英王室のお墨付き 「ポピンズでボンド」な教育のプロを輩出するノーランド・カレッジで教えられること
The “James Bond” Nanny
身だしなみの指導は厳しい(1971年) SILVIA KUSIDLOー PICTURE ALLIANCE/GETTY IMAGES
<護身術もサイバーセキュリティーも教えるイギリスの超一流「ナニー」養成学校の素顔とは>
ここはイギリス南西部の歴史ある街バース。ジョージアン様式の家々が並ぶ通りを、白い手袋にベージュのワンピース、Nの文字の付いたフェルト帽をかぶった若い女性たちがさっそうと歩いている。彼女たちは「ナニー(家庭で幼い子供の養育を担当する専門職)」を養成するノーランド・カレッジの学生だ。

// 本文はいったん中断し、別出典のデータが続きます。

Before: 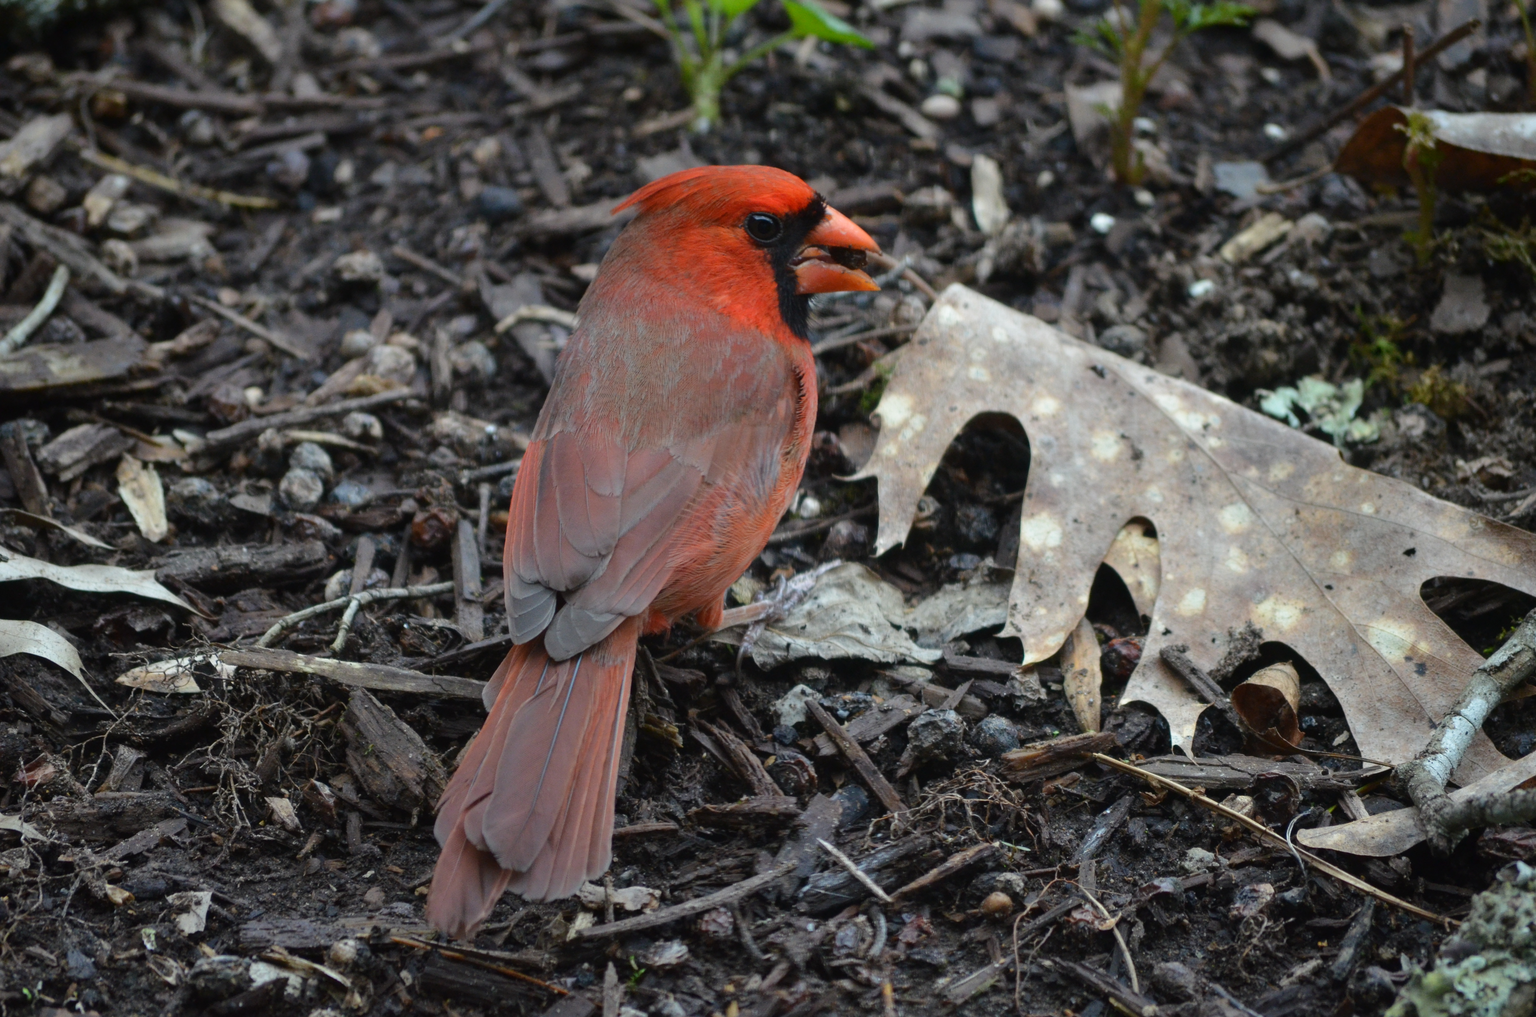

英王室御用達のナニーたちがノーランドの卒業生なのは有名な話。ヘンリー王子夫妻の第1子誕生をきっかけに、この学校に再び注目が集まっている(もっとも夫妻が慣例どおり、ノーランドの卒業生を雇うかどうかは分からないが)。
創立から127年の同校では、裁縫や料理や栄養学といった昔ながらの教科に限らず、護身術やサイバーセキュリティー、運転中に自動車がスリップした際の制御法まで教えている。ジャネット・ローズ校長にとって、時代に即したカリキュラムは自慢の種だ。ローズに言わせれば、ノーランド出身のナニーはメリー・ポピンズであり、ジェームズ・ボンドでもある。
同校は4年制で、学生たちは学校で3年間の教育を受けたのち、実際の家庭での1年間の研修を経て一人前となる。授業やトレーニングは厳しく、学生は大忙しだ。少なくとも週に4日は一日中授業がある上、宿題や課外授業もある。実用的なスキルに加え、子供の立ち直る力やEQ(感情指数)を高めるとされる「感情コーチング」や、幼児期の脳の発達といった知識も身に付ける。
勤め始めたばかりの慣れない家庭で起こるさまざまな問題にどう対処すべきか、という授業も欠かせない。卒業すれば週に60時間勤務することもあれば、住み込みで働く可能性もある。
「生きていくなかで出合ういろいろな問題についての知識を学生に与えようと努めている。家庭内で働くプロとしての役割や、雇用主と一緒に暮らすことから生じがちな人間関係などの問題も含まれる」と、ローズは語る。だから年金についての講義もあれば、子供のしつけをめぐる意見対立といったテーマでの訓練もある。
国外でも引く手あまた
卒業生の多くはロンドンの富裕層の家庭で働くことになるが、国外、特に中国やアメリカ、中東でもノーランド卒業生への需 要は高いと、ローズは言う。国外での仕事では年収が10万ドルを超えるケースもある。イギリス国内で働く場合でもかなりの収入が期待でき、経験が浅くても年収が4万ドルに達する人も少な くないという。
卒業後、いい仕事に就ける可能性が高いことを考えれば、イギリスの学校としては高い学費も納得してもらえるだろうと、ローズは言う。同校の年間の学費は1万5000ポンド(約215万円)を超える。
昨年には2人の男子学生が3年の課程を終え、実地研修に入った。さまざまな背景を持つ学生が集まっていることも、多様な家庭からの需要に応えられる理由だと、ローズは言う。